SEZIONE DEL DOCUMENTO:
MicroMega torna in edicola con un corposo miscellaneo dal titolo “A sinistra!” di cui anticipiamo il sommario e parte dell'articolo di Emilio Carnevali sulla presunta neutralità delle teorie economiche

Nella prima sezione la rivista interroga filosofi, sociologi e giornalisti sul senso odierno della “sinistra”: ha ancora valore questa parola o è una categoria novecentesca? Il direttore Paolo Flores d’Arcais vede nell’eguaglianza e la libertà le due “bussole” e individua nei movimenti la speranza per una nuova sinistra. Michael Hardt e Antonio Negri affidano ad un “nuovo potere costituente” la capacità di ristrutturare la sinistra. Per Alain Touraine la sinistra, invece, dovrebbe abbondonare l’idea astratta delle classi sociali e mettere al centro della sua azione politica gli individui. Sulla stessa scia, Cinzia Sciuto spiega le potenzialità “dell’individualismo virtuoso” che contraddistingue molti movimenti apparentemente non politici. Il filosofo Roberto Esposito auspica un passaggio dalla teologia economica ai beni comuni, mentre Edwy Plenel focalizza sul nodo dell’uguaglianza, “il diritto di avere diritti”, e Michael Walzer sottolinea come quella della sinistra sia un’eterna corsa ad ostacoli, una storia di sconfitte ma anche di grandi conquiste. Di contrapposizione tra popolo ed èlite scrive Laurent Joffrin, mentre Tahar Ben Jelloun individua nel liberismo selvaggio il nemico della sinistra, sia in Europa che nel mondo arabo. Emilio Carnevali si chiede se abbia senso parlare di “economisti competenti” e se la sinistra possa abbandonare la sua vocazione ‘faziosa’ senza snaturarsi, questione al centro anche del contributo di Miguel Benasayag. Chiude la ricca sezione il filosofo Jean-Luc Nancy, per il quale la sinistra non può che ripartire dall’evidenza del “noi siamo”.

Un vivace dialogo tra l’intellettuale Marco Revelli e il sindacalista Fiom Giorgio Cremaschi riporta alle dinamiche italiane: è necessario “baciare il rospo” Monti? Anche tre autorevoli esponenti di “movimento” – Francesca Comencini, Luca Casarini e Alberto Perino – si confrontano sulle prospettive future e sul nodo della rappresentanza ai tempi del governo Monti.

COMPITO BREVE A: Nella presentazione di MicroMega, quali sono le due "bussole" individuate da Paolo Flores d'Arcais?
COMPITO BREVE B: Trascrivi senza modifiche il brano della presentazione di MicroMega compreso tra "Un vivace dialogo" e "del governo Monti.", estremi inclusi.
Basatevi soltanto sulla presentazione di MicroMega, senza ricorrere ad altre fonti.

INSIEME DI RECORD:

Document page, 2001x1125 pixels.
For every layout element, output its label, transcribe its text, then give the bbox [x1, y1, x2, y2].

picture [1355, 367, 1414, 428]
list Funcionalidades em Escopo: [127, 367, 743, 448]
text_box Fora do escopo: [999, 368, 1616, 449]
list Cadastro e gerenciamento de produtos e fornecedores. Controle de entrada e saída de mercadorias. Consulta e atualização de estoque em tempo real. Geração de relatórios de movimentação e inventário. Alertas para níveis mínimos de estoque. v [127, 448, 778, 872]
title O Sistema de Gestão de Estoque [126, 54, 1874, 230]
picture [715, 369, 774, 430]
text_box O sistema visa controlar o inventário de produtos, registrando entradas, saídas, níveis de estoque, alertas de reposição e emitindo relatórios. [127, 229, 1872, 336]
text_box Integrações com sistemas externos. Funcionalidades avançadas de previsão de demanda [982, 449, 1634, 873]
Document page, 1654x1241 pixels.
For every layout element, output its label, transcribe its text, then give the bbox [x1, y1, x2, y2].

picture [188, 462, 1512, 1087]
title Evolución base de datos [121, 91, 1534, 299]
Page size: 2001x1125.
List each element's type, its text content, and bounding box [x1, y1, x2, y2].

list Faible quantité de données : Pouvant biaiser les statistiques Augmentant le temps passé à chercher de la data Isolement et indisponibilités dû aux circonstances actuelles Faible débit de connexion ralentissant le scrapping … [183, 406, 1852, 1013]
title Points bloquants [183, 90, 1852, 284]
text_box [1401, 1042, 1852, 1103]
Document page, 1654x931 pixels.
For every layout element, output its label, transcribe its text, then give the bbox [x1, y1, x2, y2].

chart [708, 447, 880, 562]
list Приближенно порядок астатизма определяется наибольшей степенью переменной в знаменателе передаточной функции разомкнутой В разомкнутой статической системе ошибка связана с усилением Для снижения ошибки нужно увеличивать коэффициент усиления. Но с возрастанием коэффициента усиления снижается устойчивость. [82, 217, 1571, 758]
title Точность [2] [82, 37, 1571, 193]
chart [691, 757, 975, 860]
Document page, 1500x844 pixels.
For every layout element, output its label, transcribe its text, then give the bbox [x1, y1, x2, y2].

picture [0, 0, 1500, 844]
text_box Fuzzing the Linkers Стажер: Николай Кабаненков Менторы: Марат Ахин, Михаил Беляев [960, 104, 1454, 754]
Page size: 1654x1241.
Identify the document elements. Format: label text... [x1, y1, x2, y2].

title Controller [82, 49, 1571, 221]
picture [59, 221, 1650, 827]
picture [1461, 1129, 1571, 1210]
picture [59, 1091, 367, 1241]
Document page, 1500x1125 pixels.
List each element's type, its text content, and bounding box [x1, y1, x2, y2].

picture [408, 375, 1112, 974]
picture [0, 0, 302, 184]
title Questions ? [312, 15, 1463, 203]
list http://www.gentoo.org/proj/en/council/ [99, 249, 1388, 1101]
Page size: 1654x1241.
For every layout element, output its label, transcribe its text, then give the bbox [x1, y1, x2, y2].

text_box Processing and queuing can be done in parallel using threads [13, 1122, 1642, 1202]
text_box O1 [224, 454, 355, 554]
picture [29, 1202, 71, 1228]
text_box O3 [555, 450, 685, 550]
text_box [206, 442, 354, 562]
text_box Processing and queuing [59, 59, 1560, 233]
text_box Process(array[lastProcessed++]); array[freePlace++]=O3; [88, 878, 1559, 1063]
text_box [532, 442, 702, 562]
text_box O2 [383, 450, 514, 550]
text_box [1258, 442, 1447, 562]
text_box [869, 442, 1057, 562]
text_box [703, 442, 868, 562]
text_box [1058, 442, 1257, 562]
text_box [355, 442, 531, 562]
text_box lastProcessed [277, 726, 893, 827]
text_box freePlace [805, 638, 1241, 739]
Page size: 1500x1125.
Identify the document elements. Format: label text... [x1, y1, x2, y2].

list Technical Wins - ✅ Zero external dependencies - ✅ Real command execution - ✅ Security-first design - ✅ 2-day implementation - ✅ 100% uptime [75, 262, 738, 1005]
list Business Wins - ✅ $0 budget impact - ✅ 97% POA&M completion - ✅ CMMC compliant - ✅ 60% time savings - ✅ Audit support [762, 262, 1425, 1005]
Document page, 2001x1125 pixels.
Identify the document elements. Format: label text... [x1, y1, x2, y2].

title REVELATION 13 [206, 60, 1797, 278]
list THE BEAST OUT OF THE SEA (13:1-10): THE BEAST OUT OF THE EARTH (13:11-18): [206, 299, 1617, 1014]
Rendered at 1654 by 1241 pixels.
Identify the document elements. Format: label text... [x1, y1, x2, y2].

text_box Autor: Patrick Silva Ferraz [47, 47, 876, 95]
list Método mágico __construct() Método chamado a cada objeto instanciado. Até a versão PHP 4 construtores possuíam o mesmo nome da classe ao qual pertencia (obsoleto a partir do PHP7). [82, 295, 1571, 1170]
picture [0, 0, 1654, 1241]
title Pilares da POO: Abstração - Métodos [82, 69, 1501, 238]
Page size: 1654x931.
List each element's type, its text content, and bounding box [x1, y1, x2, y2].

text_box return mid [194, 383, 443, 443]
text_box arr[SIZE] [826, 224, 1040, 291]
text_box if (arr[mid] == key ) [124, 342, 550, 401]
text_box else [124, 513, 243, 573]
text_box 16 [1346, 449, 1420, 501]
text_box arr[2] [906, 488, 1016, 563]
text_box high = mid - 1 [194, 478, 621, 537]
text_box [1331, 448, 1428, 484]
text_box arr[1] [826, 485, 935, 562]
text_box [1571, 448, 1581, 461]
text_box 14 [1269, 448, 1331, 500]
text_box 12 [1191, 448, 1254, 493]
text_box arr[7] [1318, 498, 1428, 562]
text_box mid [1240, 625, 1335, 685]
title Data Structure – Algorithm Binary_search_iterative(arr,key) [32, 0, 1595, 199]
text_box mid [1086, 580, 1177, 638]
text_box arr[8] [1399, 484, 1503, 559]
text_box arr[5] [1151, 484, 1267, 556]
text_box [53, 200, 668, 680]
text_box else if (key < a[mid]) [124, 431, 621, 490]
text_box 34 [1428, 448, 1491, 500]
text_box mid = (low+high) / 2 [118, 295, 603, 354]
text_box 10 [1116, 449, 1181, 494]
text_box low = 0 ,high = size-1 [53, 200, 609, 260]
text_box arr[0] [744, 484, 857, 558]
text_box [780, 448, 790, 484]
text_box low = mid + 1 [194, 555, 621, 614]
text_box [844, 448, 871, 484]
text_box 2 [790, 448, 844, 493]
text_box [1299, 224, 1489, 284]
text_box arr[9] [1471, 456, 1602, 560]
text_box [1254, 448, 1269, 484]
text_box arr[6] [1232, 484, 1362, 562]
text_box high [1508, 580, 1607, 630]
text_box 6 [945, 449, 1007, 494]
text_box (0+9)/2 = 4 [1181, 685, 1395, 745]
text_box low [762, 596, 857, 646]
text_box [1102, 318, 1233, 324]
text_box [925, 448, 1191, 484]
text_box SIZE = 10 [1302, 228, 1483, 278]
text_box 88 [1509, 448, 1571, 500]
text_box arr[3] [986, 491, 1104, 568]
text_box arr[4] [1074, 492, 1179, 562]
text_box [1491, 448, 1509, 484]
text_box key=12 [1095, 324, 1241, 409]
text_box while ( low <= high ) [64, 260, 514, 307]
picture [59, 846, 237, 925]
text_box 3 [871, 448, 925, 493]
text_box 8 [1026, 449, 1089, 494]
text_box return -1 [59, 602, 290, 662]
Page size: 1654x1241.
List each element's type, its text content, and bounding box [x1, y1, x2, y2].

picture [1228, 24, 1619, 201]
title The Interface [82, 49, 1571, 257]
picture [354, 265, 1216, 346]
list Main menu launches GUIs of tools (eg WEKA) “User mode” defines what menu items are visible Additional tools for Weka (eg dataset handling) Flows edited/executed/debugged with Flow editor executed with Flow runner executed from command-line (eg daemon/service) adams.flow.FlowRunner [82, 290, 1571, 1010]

RISPOSTA COMPLETA A: L'eguaglianza e la libertà.

RISPOSTA COMPLETA B:
Un vivace dialogo tra l’intellettuale Marco Revelli e il sindacalista Fiom Giorgio Cremaschi riporta alle dinamiche italiane: è necessario “baciare il rospo” Monti? Anche tre autorevoli esponenti di “movimento” – Francesca Comencini, Luca Casarini e Alberto Perino – si confrontano sulle prospettive future e sul nodo della rappresentanza ai tempi del governo Monti.